Introducing the Rosary to a New Generation

I read recently that the Rosary fell out of favor among many Catholics after Vatican II. Thankfully, my family never got the memo. The Rosary has been part of my daily prayer life for as long as I can remember. As a child, I said one decade for each grade of school I was in, until I was ten and was old enough to say a full five decades a day. This is a tradition I am continuing with my own children.

As a teenager, my mother would wait up for me so that, even if it was midnight when I came home, we could say the Rosary together before we went to bed. The Rosary would become my daily companion, my strength when life got tough. The simple meditative prayers, and the grace that God provided through them, got me through so many challenges. At times in my life when I needed to make major decisions such as whom to marry or when life has been tinged with pain, I turned to the fifty-four day Rosary novena, a commitment to prayer which has never let me down. Over the years I have said the Rosary counting on my fingers in the middle of the night while feeding a baby and while buried under the covers on cold winter mornings. I think that I have even said it in the shower! These days, I say it first thing in the morning to get my day off to a good start.

October is the month of the Rosary with the feast of our Lady of the Rosary falling on October 7th.

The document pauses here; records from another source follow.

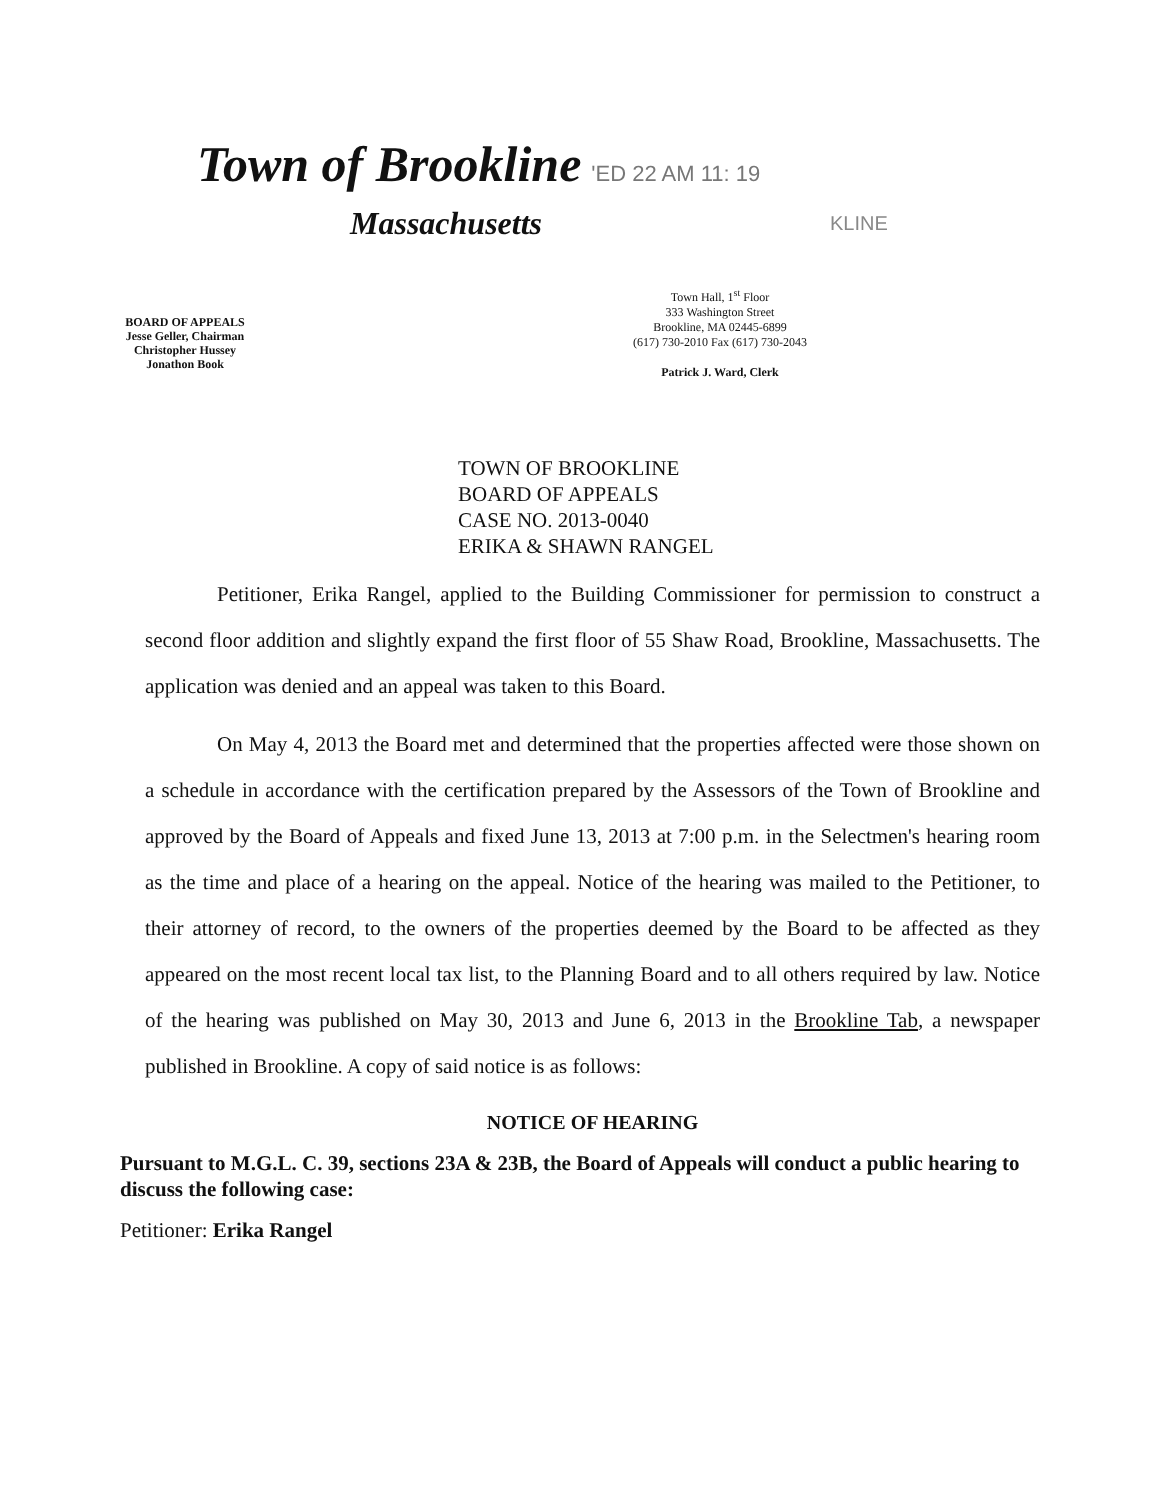Town of Brookline 'ED 22 AM 11: 19
Massachusetts KLINE
BOARD OF APPEALS
Jesse Geller, Chairman
Christopher Hussey
Jonathon Book
Town Hall, 1<sup>st</sup> Floor
333 Washington Street
Brookline, MA 02445-6899
(617) 730-2010 Fax (617) 730-2043
Patrick J. Ward, Clerk
TOWN OF BROOKLINE
BOARD OF APPEALS
CASE NO. 2013-0040
ERIKA & SHAWN RANGEL
Petitioner, Erika Rangel, applied to the Building Commissioner for permission to construct a second floor addition and slightly expand the first floor of 55 Shaw Road, Brookline, Massachusetts. The application was denied and an appeal was taken to this Board.
On May 4, 2013 the Board met and determined that the properties affected were those shown on a schedule in accordance with the certification prepared by the Assessors of the Town of Brookline and approved by the Board of Appeals and fixed June 13, 2013 at 7:00 p.m. in the Selectmen's hearing room as the time and place of a hearing on the appeal. Notice of the hearing was mailed to the Petitioner, to their attorney of record, to the owners of the properties deemed by the Board to be affected as they appeared on the most recent local tax list, to the Planning Board and to all others required by law. Notice of the hearing was published on May 30, 2013 and June 6, 2013 in the Brookline Tab, a newspaper published in Brookline. A copy of said notice is as follows:
NOTICE OF HEARING
Pursuant to M.G.L. C. 39, sections 23A & 23B, the Board of Appeals will conduct a public hearing to discuss the following case:
Petitioner: Erika Rangel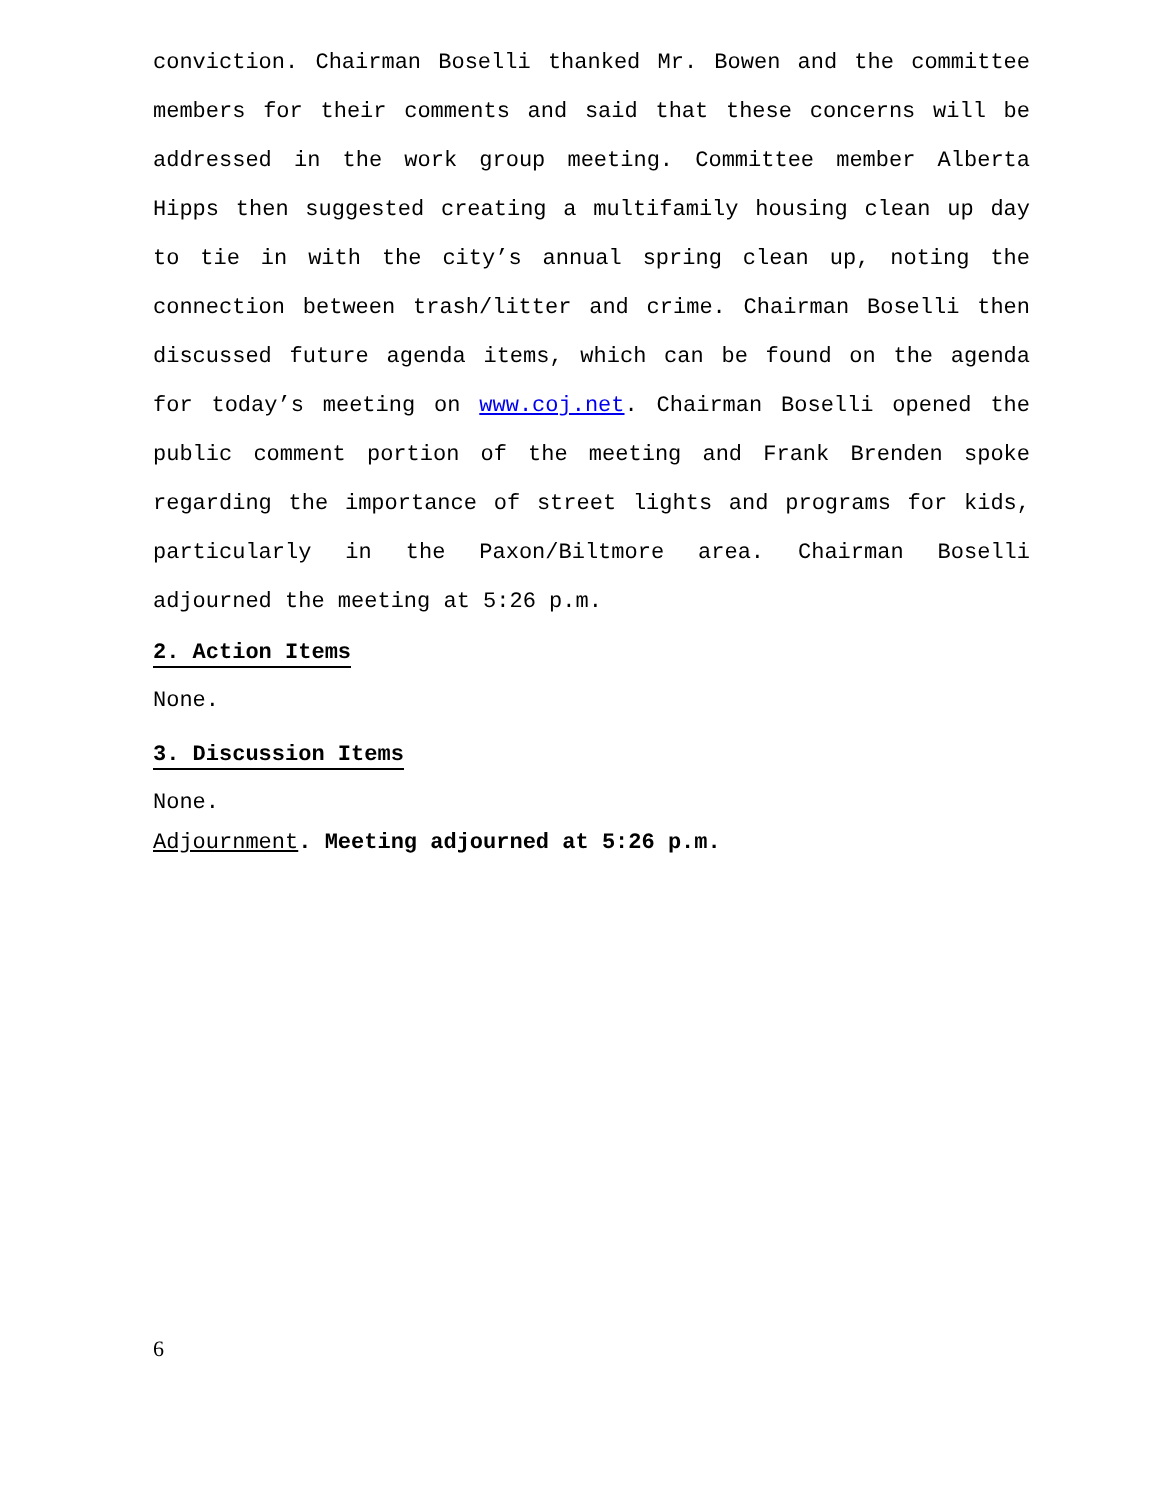conviction. Chairman Boselli thanked Mr. Bowen and the committee members for their comments and said that these concerns will be addressed in the work group meeting. Committee member Alberta Hipps then suggested creating a multifamily housing clean up day to tie in with the city’s annual spring clean up, noting the connection between trash/litter and crime. Chairman Boselli then discussed future agenda items, which can be found on the agenda for today’s meeting on www.coj.net. Chairman Boselli opened the public comment portion of the meeting and Frank Brenden spoke regarding the importance of street lights and programs for kids, particularly in the Paxon/Biltmore area. Chairman Boselli adjourned the meeting at 5:26 p.m.
2. Action Items
None.
3. Discussion Items
None.
Adjournment. Meeting adjourned at 5:26 p.m.
6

In the 4th grade Religious Education class I help to teach, we are introducing these young people to the Rosary. While three of the students had rosaries, none of them knew how to use one. I went out today to purchase little books for them that include how to say the Rosary, the text of the prayers, as well as beautiful illustrations of the scriptural mysteries to meditate on. We are going to have them make their own Rosaries and then have our Pastor come to class to bless them. I don't know if any of these children will develop a lifetime devotion to the Rosary as I have, but I hope that they will come to appreciate the beauty of the prayers and know that they can lean on them whenever they need to.